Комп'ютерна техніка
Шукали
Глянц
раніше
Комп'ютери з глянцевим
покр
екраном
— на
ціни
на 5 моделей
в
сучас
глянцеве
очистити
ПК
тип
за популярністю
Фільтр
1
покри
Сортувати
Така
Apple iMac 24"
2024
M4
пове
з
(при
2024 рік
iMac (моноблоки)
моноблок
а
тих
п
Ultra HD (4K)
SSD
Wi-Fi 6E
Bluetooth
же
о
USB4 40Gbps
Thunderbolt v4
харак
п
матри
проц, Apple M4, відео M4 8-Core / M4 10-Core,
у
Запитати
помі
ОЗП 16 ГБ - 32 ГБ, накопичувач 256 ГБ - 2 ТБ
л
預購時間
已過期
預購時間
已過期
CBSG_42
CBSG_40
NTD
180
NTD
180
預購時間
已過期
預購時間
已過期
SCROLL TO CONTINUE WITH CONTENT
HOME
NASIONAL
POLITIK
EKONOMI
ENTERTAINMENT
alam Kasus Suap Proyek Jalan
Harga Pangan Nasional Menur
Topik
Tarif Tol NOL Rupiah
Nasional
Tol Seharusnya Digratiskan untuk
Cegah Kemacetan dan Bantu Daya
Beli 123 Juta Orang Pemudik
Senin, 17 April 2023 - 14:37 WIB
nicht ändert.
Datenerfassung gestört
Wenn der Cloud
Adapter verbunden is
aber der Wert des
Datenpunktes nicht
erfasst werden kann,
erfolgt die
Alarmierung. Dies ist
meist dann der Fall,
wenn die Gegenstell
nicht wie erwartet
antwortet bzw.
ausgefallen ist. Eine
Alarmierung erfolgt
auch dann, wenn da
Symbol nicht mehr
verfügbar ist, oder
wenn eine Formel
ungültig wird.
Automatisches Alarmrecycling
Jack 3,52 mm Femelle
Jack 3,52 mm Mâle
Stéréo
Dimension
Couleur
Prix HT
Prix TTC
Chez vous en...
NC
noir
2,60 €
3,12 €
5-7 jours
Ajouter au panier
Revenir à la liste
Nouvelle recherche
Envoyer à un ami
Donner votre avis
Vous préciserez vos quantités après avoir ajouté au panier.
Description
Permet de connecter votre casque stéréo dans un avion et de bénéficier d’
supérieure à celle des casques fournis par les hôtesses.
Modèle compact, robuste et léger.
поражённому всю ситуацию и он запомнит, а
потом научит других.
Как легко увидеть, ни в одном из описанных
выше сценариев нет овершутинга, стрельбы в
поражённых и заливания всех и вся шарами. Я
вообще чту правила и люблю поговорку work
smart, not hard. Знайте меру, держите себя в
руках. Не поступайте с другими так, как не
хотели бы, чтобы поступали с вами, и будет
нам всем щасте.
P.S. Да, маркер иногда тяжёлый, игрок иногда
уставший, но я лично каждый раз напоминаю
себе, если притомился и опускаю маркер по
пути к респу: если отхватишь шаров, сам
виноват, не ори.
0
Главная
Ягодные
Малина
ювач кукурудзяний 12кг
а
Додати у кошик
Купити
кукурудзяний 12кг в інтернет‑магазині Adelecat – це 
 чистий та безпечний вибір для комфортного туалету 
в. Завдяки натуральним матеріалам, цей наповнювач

☆ ☆ ☆

Task item: An exact copy is required of each line from the one containing "P.S. Да, маркер иногда тяжёлый, игрок иногда" through the last line of the material, and of no other line.

Written answer:
P.S. Да, маркер иногда тяжёлый, игрок иногда
уставший, но я лично каждый раз напоминаю
себе, если притомился и опускаю маркер по
пути к респу: если отхватишь шаров, сам
виноват, не ори.
0
Главная
Ягодные
Малина
ювач кукурудзяний 12кг
а
Додати у кошик
Купити
кукурудзяний 12кг в інтернет‑магазині Adelecat – це 
 чистий та безпечний вибір для комфортного туалету 
в. Завдяки натуральним матеріалам, цей наповнювач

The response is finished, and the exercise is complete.